Mortgage Rates Fall for the First Time in a Month

Mortgage rates fell for the first time in a month, cutting costs for buyers during the housing market's busiest time of the year.

The average rate for a 30-year fixed mortgage slipped to 3.84% from 3.85% last week, Freddie Mac said in a statement Thursday, while the average 15-year rate declined to 3.05% from 3.07%.

Mortgage rates have fluctuated within a range of about a quarter percentage point this year as investors try to guess the Federal Reserve's timetable for ending the near-zero rates it has given banks to encourage them to lend.

The shift probably won't happen by the end of June, according to minutes of the Federal Open Market Committee's April meeting, released Wednesday. While the overnight lending rate doesn't directly impact home-loan rates, it influences mortgage investors who worry about inflation.

"We know the general direction of mortgage rates will be higher this year as the economy gets stronger," said Mark Zandi, chief economist of Moody's Analytics Inc. "With the economy at full employment, the housing market will be able to gracefully digest it."

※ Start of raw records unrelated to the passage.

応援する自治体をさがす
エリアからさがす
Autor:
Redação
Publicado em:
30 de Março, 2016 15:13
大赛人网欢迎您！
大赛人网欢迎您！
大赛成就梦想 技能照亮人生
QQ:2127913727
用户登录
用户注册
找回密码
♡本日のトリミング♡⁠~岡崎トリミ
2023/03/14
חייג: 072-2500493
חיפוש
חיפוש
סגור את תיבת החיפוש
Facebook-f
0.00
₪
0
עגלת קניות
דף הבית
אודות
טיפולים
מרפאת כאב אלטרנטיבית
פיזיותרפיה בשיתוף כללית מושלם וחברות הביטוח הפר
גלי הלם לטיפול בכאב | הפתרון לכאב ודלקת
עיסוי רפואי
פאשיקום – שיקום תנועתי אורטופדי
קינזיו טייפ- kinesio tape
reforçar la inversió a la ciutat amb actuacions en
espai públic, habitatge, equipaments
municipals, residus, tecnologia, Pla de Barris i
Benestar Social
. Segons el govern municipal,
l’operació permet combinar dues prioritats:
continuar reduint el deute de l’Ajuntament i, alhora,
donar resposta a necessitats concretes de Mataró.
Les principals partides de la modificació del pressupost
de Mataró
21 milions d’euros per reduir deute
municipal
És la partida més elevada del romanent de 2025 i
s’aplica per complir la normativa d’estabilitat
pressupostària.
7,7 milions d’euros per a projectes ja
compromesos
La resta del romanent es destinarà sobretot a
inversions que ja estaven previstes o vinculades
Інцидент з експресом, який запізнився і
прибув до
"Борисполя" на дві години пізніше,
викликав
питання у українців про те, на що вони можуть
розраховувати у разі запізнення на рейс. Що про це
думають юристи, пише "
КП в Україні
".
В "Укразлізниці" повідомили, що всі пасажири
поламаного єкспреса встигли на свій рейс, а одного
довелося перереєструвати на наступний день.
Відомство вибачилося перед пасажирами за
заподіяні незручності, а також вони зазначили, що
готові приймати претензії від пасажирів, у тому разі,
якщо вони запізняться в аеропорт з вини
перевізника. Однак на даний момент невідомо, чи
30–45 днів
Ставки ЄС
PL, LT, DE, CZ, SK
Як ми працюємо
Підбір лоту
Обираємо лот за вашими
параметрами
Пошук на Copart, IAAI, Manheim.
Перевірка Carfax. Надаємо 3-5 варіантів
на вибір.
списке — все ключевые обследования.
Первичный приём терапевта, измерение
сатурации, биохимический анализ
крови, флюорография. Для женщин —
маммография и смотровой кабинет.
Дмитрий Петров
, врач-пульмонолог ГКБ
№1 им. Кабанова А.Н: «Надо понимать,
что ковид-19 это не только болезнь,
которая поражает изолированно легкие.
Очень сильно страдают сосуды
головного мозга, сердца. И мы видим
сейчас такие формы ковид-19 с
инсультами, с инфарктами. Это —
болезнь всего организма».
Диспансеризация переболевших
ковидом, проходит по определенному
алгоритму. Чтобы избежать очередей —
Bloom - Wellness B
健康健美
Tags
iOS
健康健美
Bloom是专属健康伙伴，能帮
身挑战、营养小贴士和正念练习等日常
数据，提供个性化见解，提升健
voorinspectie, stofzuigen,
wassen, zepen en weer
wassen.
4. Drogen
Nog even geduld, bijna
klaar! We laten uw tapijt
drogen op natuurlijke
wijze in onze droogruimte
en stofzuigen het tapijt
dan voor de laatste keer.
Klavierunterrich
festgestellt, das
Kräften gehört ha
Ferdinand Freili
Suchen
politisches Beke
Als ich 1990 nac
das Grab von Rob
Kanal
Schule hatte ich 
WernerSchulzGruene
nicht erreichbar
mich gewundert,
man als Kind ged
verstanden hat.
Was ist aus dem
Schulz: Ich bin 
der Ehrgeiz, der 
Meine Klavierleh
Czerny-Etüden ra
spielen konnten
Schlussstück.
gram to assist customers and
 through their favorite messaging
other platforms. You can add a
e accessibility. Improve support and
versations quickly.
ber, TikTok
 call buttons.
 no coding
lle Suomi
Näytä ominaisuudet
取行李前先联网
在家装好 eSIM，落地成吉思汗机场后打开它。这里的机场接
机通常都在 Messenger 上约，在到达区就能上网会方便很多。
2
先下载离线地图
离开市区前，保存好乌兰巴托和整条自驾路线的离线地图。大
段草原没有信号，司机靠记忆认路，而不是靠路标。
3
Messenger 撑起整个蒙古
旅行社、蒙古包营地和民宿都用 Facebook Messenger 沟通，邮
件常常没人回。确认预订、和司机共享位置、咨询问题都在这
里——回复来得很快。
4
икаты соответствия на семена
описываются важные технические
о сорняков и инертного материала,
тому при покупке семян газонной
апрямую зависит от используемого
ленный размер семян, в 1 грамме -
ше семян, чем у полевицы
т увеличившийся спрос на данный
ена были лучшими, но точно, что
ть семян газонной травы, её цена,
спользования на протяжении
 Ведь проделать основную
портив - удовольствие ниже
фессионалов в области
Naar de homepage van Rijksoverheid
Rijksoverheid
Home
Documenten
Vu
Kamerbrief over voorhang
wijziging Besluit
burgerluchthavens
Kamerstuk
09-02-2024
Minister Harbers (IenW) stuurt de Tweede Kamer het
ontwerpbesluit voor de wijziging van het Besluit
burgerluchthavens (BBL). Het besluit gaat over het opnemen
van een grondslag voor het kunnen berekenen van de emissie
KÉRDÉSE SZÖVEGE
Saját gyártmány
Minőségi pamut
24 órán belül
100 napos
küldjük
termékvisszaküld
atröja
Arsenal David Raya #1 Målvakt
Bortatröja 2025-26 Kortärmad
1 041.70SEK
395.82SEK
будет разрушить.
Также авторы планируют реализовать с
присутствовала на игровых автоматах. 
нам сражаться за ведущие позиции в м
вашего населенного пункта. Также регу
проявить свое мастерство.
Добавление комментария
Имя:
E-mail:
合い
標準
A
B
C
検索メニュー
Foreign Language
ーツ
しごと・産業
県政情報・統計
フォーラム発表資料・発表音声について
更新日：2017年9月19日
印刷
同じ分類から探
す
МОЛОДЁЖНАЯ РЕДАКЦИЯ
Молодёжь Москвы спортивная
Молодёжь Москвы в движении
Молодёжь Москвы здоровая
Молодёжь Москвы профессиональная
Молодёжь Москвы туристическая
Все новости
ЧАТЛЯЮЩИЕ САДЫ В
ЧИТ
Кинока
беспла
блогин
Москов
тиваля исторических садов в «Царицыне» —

The average rate for a 30-year fixed mortgage probably will reach 4.3% by the fourth quarter, according to the Mortgage Bankers Association. It probably won't break 5% until mid-2016, the trade group said in a forecast this week. Home lending probably will total $1.3 trillion this year, up 14% from 2014, as economic improvements spur gains in home sales and prices, according to the association.